• Records for this task

- Opening Delimiter -

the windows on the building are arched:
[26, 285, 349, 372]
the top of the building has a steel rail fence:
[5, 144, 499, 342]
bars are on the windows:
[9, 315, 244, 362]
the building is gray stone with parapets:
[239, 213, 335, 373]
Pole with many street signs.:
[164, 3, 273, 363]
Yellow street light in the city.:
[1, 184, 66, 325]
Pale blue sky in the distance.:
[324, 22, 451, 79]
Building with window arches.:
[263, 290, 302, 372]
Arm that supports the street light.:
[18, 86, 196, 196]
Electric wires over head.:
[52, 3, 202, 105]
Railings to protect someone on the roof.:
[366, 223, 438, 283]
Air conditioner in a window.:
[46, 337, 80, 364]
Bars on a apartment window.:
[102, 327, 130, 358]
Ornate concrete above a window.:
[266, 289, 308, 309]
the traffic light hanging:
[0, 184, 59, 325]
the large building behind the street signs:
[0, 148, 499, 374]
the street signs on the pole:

- Closing Delimiter -
- Opening Delimiter -

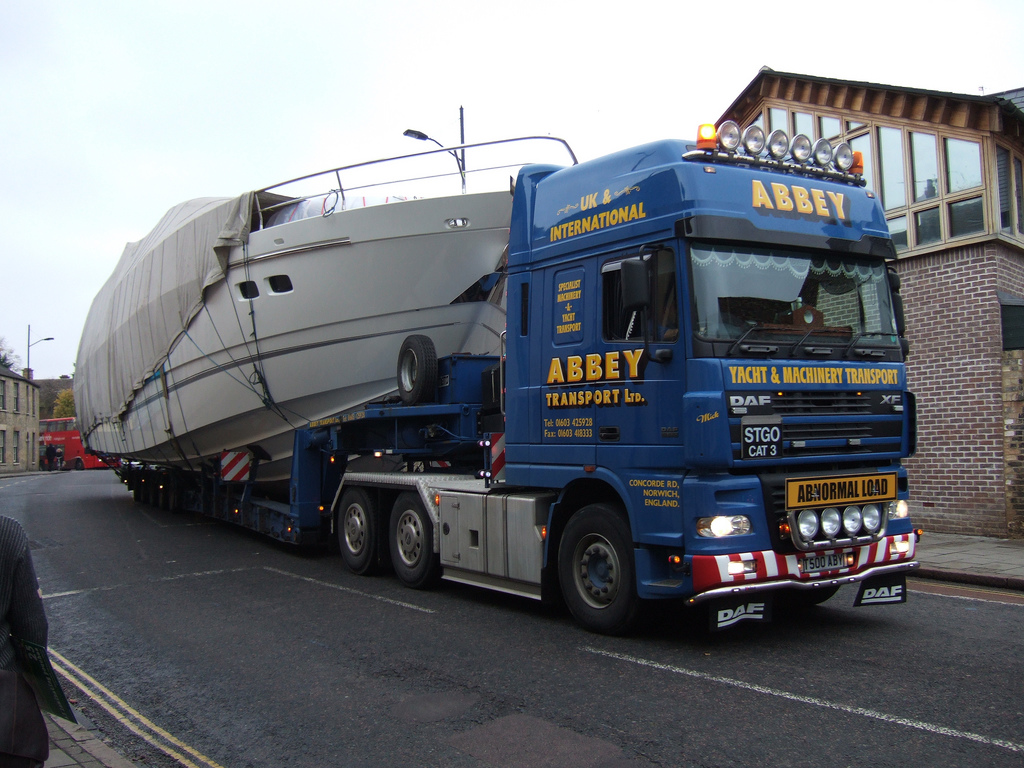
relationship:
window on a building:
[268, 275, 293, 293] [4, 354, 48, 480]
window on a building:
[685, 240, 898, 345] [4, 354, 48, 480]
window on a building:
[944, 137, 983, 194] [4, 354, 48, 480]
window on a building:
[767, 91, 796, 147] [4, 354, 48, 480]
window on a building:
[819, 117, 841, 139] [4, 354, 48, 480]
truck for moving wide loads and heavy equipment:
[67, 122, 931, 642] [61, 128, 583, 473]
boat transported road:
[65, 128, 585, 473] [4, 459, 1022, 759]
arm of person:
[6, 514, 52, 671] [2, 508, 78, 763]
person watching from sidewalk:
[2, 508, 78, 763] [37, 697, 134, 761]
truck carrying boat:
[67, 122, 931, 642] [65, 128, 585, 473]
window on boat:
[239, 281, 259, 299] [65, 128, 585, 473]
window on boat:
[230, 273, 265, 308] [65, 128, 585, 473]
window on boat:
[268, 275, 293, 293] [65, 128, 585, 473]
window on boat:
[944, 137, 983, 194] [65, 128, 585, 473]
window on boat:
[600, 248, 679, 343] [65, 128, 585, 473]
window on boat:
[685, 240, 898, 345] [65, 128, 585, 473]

- Closing Delimiter -
- Opening Delimiter -

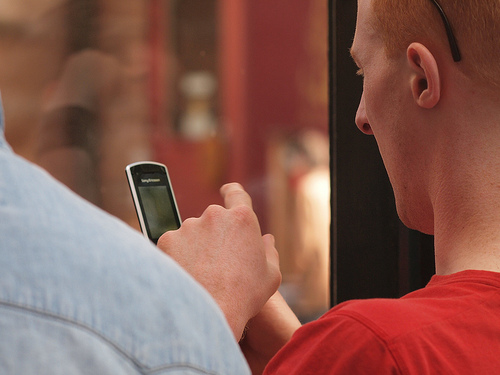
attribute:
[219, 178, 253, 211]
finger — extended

- Closing Delimiter -

Edit the material from the line containing "the windows on" through the line containing "[324, 22, 451, 79]" by replacing "steel rail fence" with "metal railing". Return only those lines, with nothing else changed.

• Task output
the windows on the building are arched:
[26, 285, 349, 372]
the top of the building has a metal railing:
[5, 144, 499, 342]
bars are on the windows:
[9, 315, 244, 362]
the building is gray stone with parapets:
[239, 213, 335, 373]
Pole with many street signs.:
[164, 3, 273, 363]
Yellow street light in the city.:
[1, 184, 66, 325]
Pale blue sky in the distance.:
[324, 22, 451, 79]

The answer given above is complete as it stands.